MagCentre : Tu as eu aussi par le passé une activité internationale, je crois ?
PD : C’est toujours en cours. J’ai longtemps travaillé à Riga. J’y ai présenté plusieurs spectacles dont « Hiroshima mon amour » de Duras. J’ai aussi mis en scène les jeunes acteurs et actrices de l’Académie de la culture au Théâtre national de Riga. Cette année, l’Institut culturel français de Riga me propose de réactiver notre collaboration. Aussi, je pars à Riga en mars afin de mettre en place un nouveau programme dans le cadre de la semaine de la francophonie. Au fond je suis nomade, j’aime bien aller travailler en immersion ailleurs, même si mon port d’attache est à Saran. J’ai travaillé aussi pendant des années au Portugal, et c’est toujours en devenir puisque je dois mettre en scène en 2023, un texte jeunesse à Lisbonne. Chaque automne, je dirige un stage pour des comédiens et comédiennes professionnelles sur l’île de Ouessant, et ceci depuis 6 ans. J’y ai découvert de nombreux artistes avec qui je travaille parfois ensuite. C’est un stage qui s’appelle « l’acteur et l’actrice dans le paysage ».
MagCentre : Merci beaucoup d’avoir consacré un peu de ton temps pour les lecteurs de MagCentre.

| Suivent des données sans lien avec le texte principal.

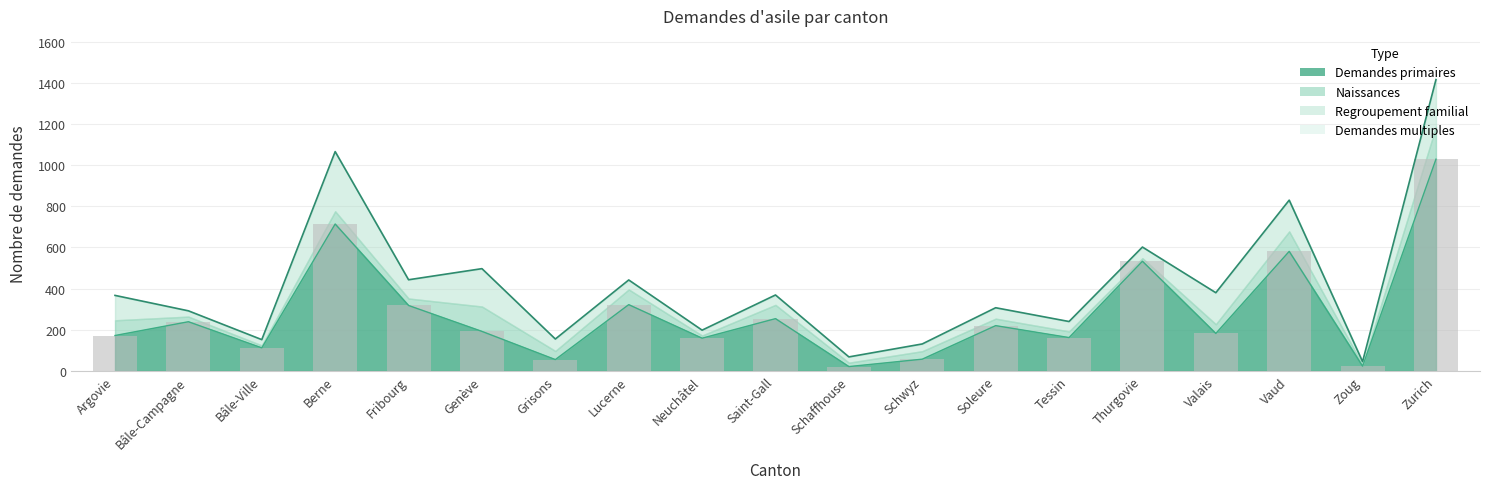

What are all the series names shown in the legend?

Demandes primaires, Naissances, Regroupement familial, Demandes multiples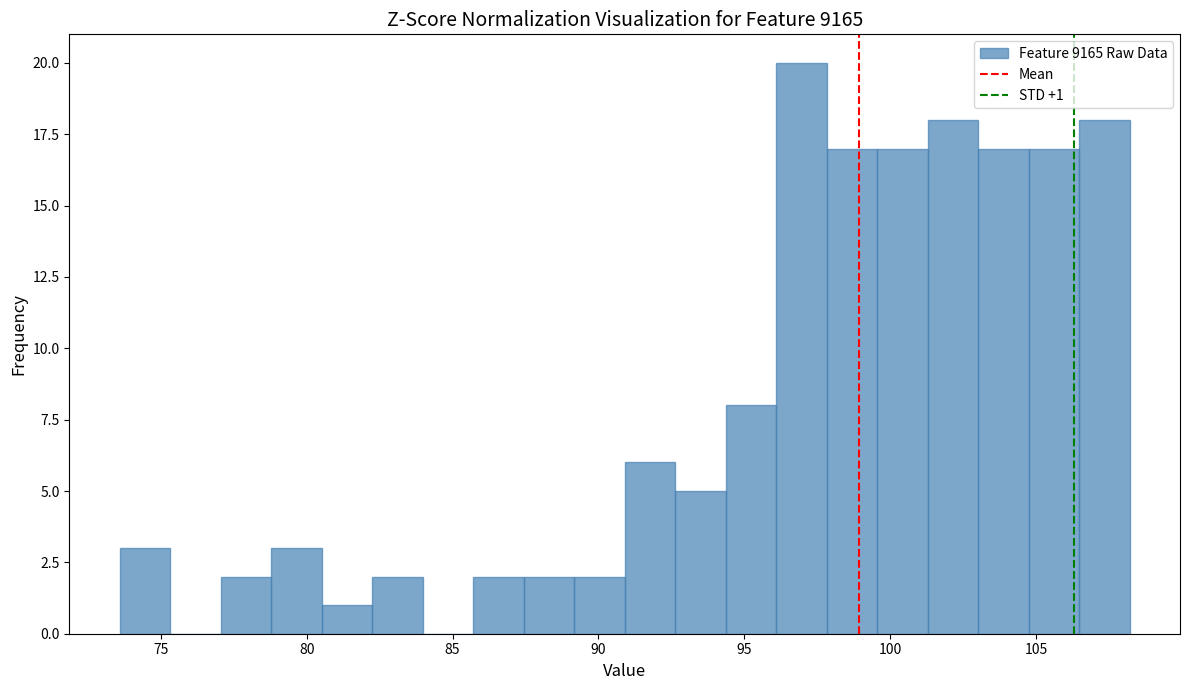

Read against the x-axis, roughly where is the centre of the tallest bar?

97.0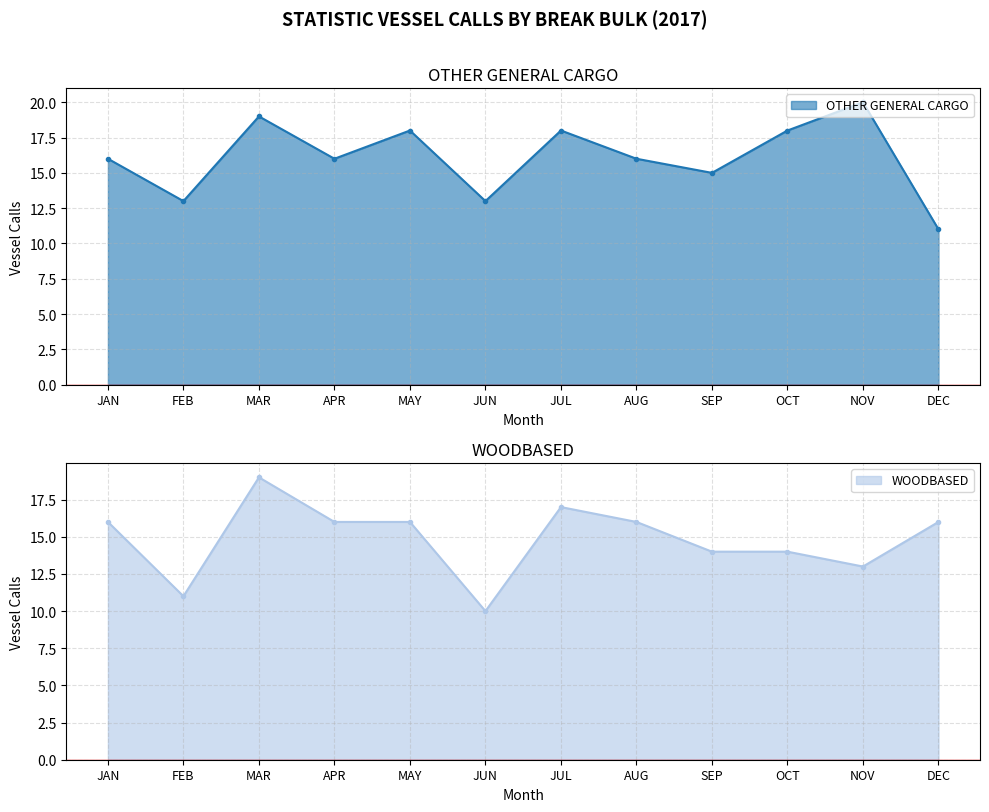

Count the WOODBASED values in the range 14 to 16.

7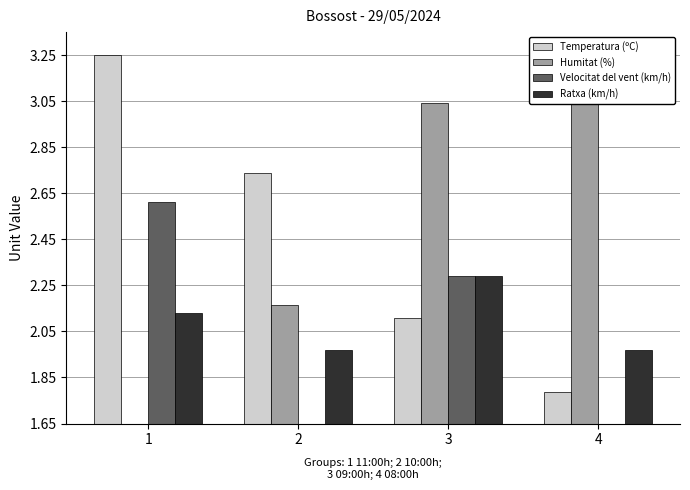

What is the highest value of the Velocitat del vent (km/h) series?

2.6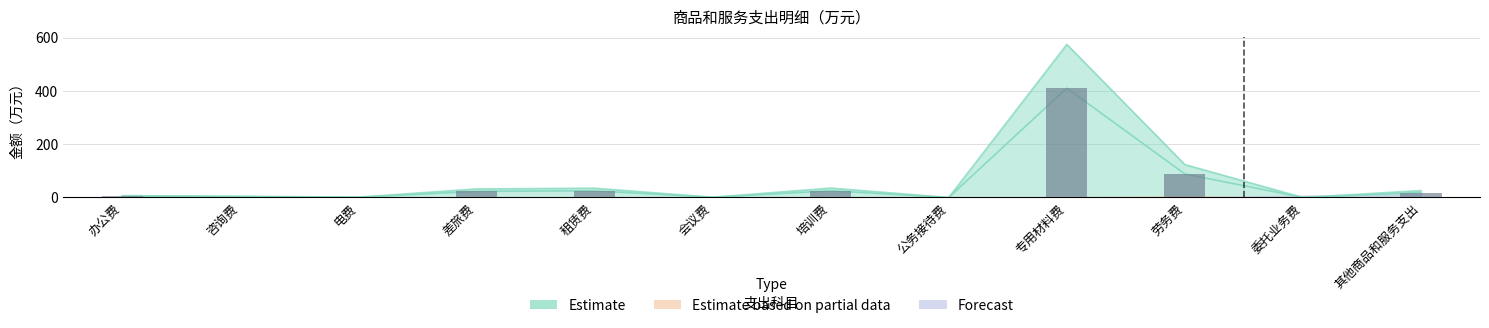

Reading left to right, extract all data points from this chart.

Estimate: 办公费=5.0	咨询费=3.3	电费=0.9	差旅费=23.1	租赁费=25.0	会议费=0.7	培训费=25.3	公务接待费=0.0	专用材料费=410.9	劳务费=88.3	委托业务费=0.0	其他商品和服务支出=18.7
Estimate based on partial data: 办公费=0.0	咨询费=0.0	电费=0.0	差旅费=0.0	租赁费=0.0	会议费=0.0	培训费=0.0	公务接待费=0.0	专用材料费=0.0	劳务费=0.0	委托业务费=0.0	其他商品和服务支出=0.0
Forecast: 办公费=0.0	咨询费=0.0	电费=0.0	差旅费=0.0	租赁费=0.0	会议费=0.0	培训费=0.0	公务接待费=0.0	专用材料费=0.0	劳务费=0.0	委托业务费=0.0	其他商品和服务支出=0.0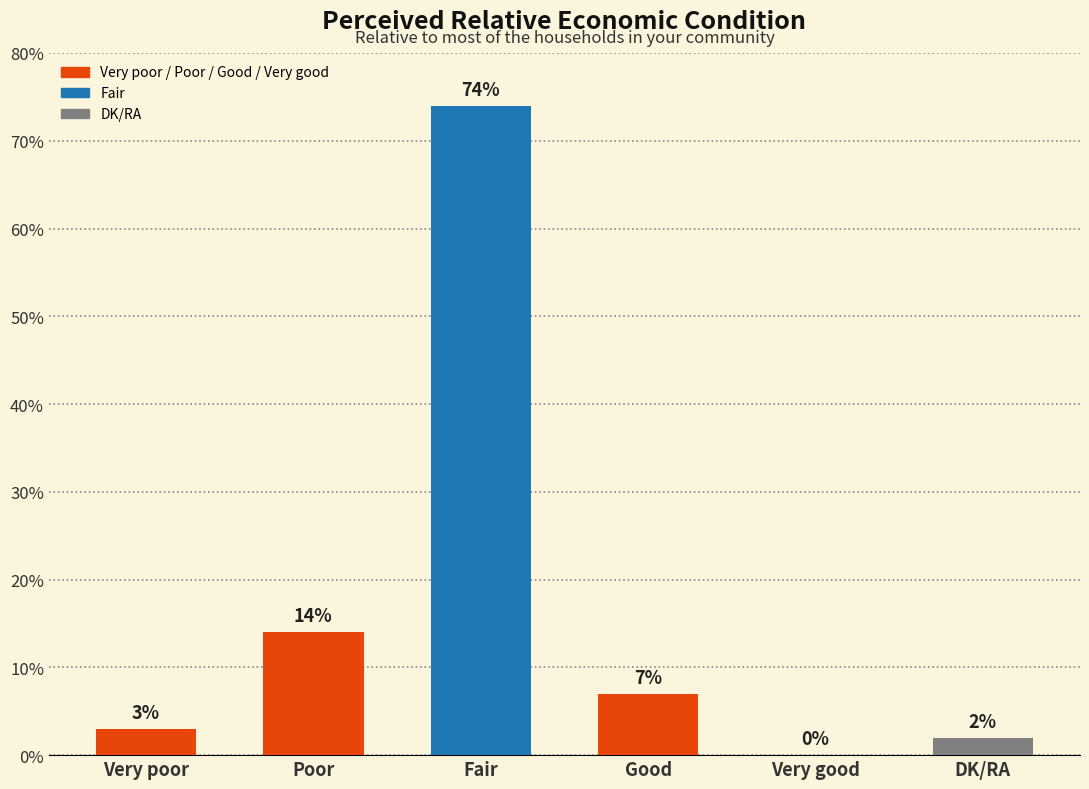

What is the change in value from Very poor to Poor?

+11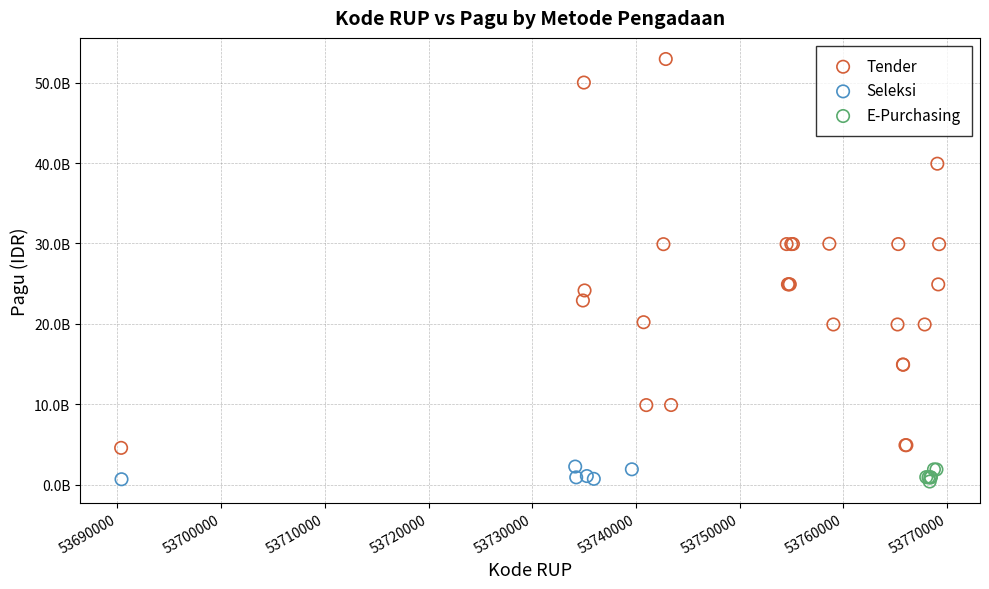

What are all the series names shown in the legend?

Tender, Seleksi, E-Purchasing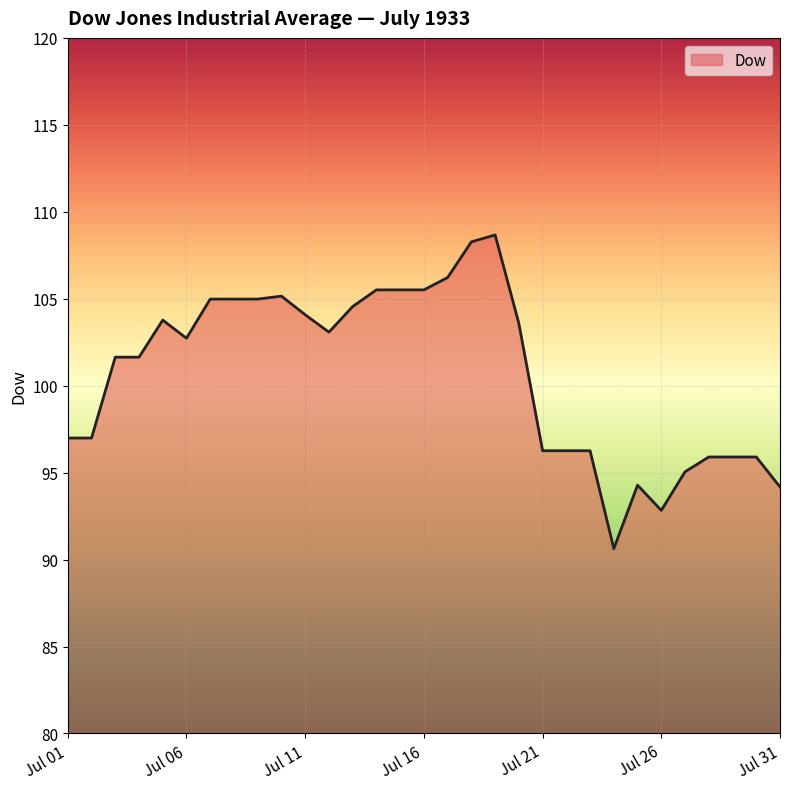

What is the smallest value displayed?

90.6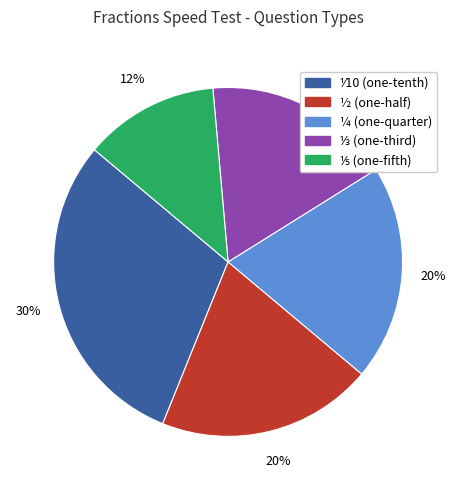

To the nearest percent, what portion does ½ represent?

20%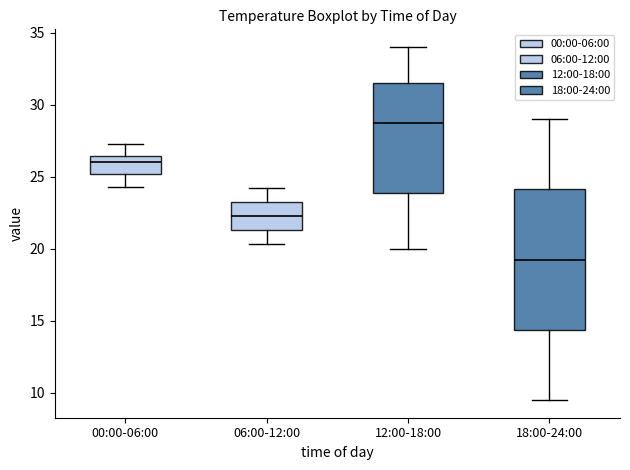

Reading left to right, read every box against the y-axis: the position of its median line, the range the box covers, and the ends of its whiskers. The values are not printed on the chart, so give them approximately, as read against the axis.

00:00-06:00: median 26.0, box 25.0 to 26.5, whiskers 24.5 to 27.5
06:00-12:00: median 22.5, box 21.5 to 23.0, whiskers 20.5 to 24.0
12:00-18:00: median 29.0, box 24.0 to 31.5, whiskers 20.0 to 34.0
18:00-24:00: median 19.5, box 14.5 to 24.0, whiskers 9.5 to 29.0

Quand on me demande d’où vient le nom, « Théâtre de la Tête Noire », je réponds toujours de la même façon : « J’ai tellement menti que je ne sais plus où est la vérité ». Il y a à l’origine de ce nom une convergence entre le factuel, l’inconscient et le ludique. Ce nom fait désormais parti du paysage puisqu’il figure sur les cartes GPS, plan de ville et d’agglomération et c’est cela l’important : ce chemin qui conduit de l’histoire intime, la mienne, au domaine public.